*** RECORDS

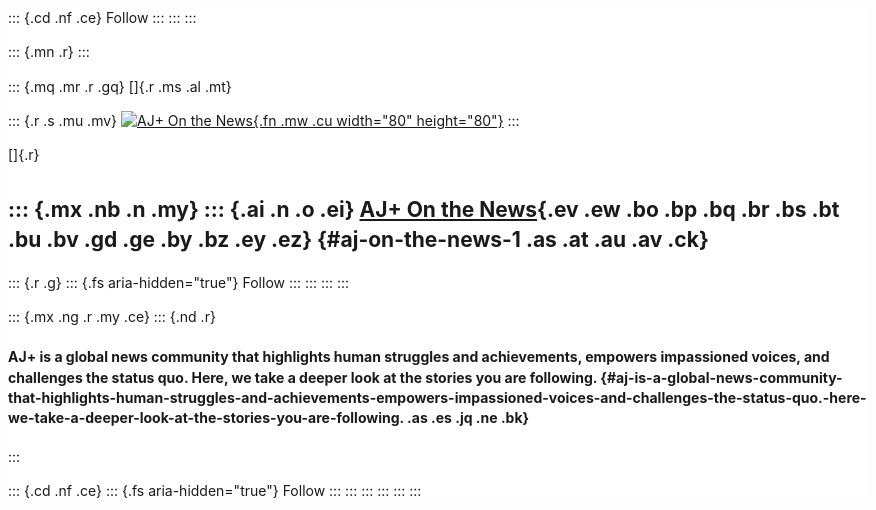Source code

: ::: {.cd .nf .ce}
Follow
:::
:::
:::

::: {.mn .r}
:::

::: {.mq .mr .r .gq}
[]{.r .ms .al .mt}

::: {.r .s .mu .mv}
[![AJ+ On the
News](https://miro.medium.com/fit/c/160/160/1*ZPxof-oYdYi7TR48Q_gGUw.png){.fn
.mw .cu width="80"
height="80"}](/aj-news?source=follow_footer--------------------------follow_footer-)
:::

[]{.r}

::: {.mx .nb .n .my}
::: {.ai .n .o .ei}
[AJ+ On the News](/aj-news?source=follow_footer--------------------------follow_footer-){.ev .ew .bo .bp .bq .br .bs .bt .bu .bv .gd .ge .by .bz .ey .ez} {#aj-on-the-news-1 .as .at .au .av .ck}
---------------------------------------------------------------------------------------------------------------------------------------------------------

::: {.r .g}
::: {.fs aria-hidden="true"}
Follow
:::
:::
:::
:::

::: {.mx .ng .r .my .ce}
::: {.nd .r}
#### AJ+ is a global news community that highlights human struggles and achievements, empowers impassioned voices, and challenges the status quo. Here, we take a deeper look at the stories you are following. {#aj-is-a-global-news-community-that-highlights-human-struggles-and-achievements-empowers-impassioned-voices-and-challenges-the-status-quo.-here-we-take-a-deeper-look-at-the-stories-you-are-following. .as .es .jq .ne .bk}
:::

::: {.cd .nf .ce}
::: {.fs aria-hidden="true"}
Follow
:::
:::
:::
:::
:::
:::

******
*** RECORDS

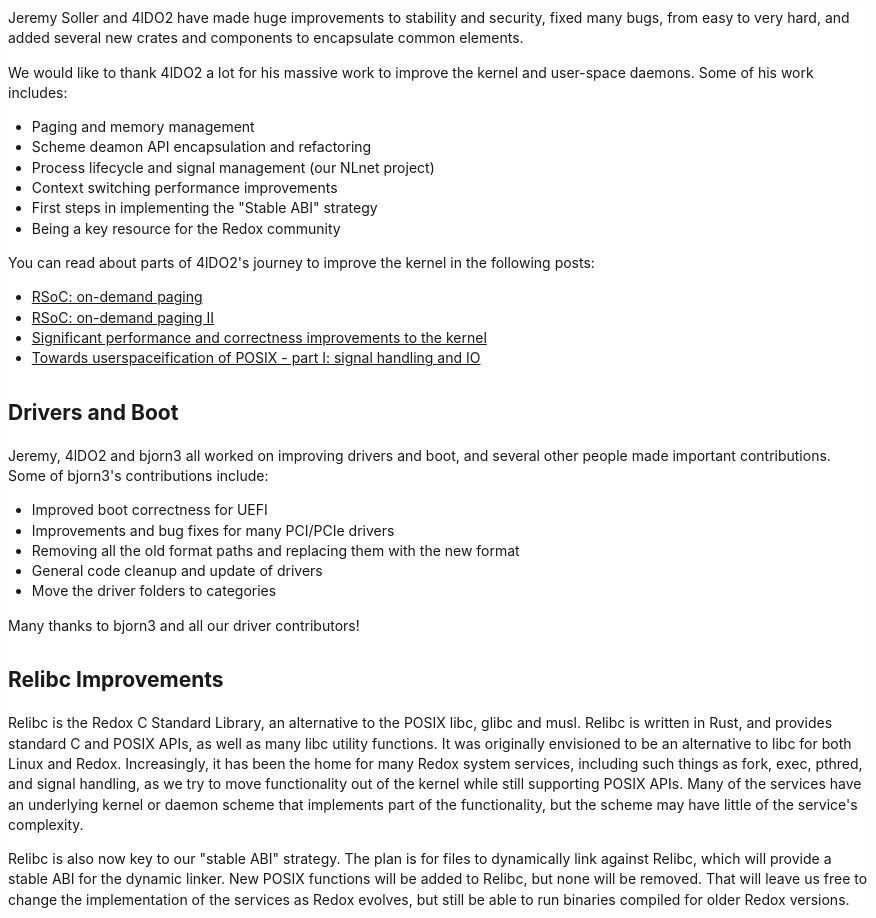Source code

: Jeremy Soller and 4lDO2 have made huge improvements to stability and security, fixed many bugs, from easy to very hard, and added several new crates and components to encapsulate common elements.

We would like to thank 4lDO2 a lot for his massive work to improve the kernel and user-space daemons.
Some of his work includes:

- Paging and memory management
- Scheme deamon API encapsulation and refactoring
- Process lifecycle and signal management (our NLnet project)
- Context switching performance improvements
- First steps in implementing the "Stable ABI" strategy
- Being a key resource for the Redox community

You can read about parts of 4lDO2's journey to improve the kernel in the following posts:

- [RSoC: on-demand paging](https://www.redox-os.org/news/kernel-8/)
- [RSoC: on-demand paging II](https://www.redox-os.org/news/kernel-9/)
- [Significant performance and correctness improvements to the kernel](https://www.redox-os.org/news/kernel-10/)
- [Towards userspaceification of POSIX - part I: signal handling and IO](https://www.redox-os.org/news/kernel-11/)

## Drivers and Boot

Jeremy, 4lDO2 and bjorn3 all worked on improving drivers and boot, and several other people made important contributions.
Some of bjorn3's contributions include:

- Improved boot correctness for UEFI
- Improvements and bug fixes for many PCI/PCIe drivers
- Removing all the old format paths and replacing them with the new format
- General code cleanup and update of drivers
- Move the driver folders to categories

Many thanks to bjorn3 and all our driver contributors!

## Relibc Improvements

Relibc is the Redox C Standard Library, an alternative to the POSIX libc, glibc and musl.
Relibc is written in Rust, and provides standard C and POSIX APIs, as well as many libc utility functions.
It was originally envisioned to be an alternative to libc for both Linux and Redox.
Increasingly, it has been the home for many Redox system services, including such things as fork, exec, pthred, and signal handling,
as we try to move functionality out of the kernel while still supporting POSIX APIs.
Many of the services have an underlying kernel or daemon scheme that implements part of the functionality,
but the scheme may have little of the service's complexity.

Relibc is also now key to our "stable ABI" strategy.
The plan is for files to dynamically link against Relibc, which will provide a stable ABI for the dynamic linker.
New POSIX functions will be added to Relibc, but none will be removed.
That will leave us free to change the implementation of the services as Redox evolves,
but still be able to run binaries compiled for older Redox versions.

******
*** RECORDS

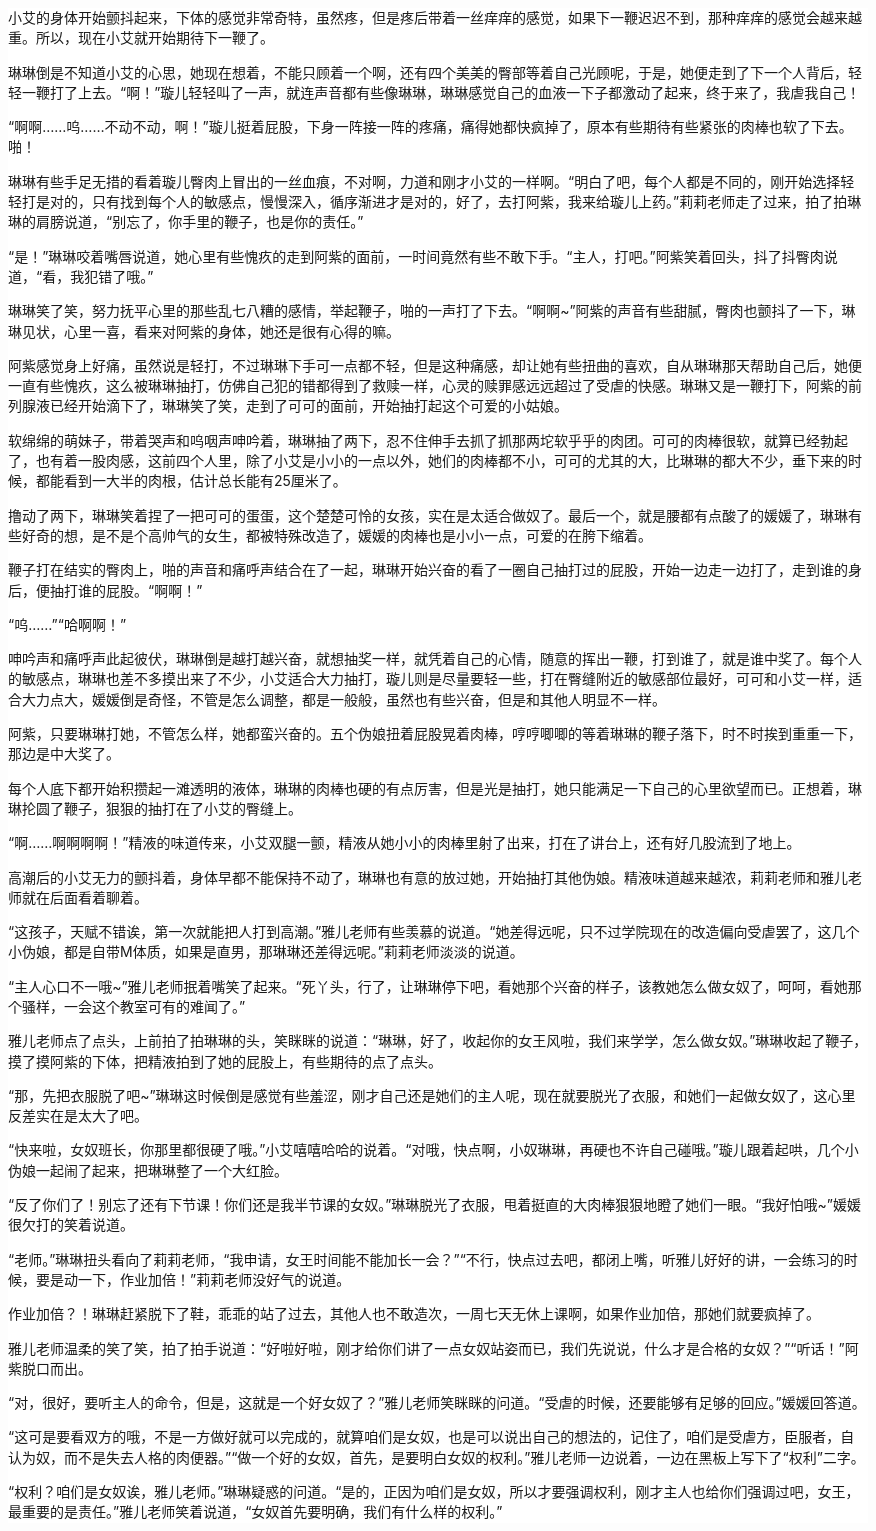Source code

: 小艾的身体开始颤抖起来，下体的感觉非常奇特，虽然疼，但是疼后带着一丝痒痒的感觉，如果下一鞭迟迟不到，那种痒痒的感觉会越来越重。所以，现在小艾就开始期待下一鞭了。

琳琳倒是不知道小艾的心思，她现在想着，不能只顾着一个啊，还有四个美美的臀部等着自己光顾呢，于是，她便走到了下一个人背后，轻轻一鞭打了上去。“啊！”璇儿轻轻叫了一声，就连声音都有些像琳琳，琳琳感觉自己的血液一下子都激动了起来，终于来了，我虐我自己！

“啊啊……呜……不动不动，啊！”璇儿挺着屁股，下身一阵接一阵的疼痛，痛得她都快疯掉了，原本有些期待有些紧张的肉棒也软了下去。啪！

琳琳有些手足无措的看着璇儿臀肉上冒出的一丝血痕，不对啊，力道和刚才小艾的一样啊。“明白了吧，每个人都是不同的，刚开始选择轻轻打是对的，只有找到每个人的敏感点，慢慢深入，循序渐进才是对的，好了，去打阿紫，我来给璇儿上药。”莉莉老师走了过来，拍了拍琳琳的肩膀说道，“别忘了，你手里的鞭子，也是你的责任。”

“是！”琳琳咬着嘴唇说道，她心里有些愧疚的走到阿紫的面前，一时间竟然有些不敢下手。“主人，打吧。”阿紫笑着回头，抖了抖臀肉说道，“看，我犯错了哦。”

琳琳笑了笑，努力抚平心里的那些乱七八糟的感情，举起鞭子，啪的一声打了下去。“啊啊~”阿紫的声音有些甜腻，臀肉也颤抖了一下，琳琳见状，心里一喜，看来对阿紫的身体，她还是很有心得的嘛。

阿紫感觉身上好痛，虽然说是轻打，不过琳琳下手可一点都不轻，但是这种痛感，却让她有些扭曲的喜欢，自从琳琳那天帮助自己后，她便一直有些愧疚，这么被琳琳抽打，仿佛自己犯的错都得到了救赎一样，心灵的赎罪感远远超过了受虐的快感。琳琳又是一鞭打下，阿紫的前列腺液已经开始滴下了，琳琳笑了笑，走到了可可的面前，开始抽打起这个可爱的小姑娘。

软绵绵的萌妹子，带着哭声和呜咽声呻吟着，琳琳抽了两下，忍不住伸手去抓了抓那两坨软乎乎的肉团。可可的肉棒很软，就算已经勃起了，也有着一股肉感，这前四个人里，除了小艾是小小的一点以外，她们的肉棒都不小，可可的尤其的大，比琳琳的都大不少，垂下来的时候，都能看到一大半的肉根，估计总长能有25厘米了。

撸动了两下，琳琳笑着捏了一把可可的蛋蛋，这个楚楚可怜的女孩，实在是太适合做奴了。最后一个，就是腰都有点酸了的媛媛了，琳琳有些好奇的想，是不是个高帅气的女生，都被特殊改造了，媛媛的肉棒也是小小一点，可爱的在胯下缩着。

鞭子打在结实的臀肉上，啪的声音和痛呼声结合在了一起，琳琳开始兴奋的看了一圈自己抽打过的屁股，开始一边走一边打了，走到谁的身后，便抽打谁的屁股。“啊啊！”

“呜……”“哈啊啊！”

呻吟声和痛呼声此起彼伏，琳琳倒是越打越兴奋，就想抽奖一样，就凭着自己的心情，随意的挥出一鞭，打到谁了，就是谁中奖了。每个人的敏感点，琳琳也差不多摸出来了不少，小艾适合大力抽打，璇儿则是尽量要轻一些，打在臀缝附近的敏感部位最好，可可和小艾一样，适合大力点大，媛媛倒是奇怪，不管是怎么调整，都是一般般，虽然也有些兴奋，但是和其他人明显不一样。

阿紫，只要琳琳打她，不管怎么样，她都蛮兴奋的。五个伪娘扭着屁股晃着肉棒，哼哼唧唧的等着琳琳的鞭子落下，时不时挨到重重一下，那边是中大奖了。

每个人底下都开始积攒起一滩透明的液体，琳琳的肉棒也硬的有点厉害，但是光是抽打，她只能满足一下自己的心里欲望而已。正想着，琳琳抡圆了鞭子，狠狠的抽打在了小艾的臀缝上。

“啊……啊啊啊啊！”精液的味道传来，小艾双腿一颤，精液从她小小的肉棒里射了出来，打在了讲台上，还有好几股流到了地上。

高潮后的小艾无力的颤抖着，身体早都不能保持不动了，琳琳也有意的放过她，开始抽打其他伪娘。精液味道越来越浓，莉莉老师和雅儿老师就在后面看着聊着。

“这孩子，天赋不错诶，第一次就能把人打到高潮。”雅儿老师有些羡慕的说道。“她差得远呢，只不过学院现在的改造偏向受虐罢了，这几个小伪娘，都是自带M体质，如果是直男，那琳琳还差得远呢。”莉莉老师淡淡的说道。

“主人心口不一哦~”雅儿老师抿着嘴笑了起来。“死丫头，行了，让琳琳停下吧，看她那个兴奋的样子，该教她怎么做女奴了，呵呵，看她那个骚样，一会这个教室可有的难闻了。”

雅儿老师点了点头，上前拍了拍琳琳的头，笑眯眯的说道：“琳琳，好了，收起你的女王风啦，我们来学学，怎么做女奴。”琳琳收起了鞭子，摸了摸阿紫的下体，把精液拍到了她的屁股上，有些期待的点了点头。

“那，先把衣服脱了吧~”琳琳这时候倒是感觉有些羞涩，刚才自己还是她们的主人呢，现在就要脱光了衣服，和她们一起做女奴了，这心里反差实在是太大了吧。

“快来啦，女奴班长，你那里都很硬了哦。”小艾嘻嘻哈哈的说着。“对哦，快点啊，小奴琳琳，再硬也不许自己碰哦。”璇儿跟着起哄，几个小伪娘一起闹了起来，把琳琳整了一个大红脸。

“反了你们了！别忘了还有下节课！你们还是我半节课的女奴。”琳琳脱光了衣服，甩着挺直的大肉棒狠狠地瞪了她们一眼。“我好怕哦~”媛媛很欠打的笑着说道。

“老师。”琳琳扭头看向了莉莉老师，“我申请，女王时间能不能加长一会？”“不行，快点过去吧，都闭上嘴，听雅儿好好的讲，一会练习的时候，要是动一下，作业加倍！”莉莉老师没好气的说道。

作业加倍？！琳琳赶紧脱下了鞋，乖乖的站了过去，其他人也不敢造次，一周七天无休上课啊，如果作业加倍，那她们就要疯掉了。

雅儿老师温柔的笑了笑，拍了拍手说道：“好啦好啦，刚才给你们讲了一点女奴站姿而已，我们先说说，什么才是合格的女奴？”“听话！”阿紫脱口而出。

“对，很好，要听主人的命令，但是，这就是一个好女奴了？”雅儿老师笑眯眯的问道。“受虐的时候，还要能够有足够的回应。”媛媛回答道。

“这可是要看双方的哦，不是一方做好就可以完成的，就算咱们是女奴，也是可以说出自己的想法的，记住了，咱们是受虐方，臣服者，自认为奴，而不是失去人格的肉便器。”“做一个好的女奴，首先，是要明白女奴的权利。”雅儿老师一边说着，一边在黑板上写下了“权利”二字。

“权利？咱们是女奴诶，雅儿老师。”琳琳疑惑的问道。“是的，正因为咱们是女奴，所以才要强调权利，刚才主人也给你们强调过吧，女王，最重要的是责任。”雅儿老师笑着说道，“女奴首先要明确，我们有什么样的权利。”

******

▶ WHAT YOU HAVE TO DO:
What this exercise asks for is every line of the data above with the word "contributions".

▶ RESPONSE:
Jeremy, 4lDO2 and bjorn3 all worked on improving drivers and boot, and several other people made important contributions.
Some of bjorn3's contributions include:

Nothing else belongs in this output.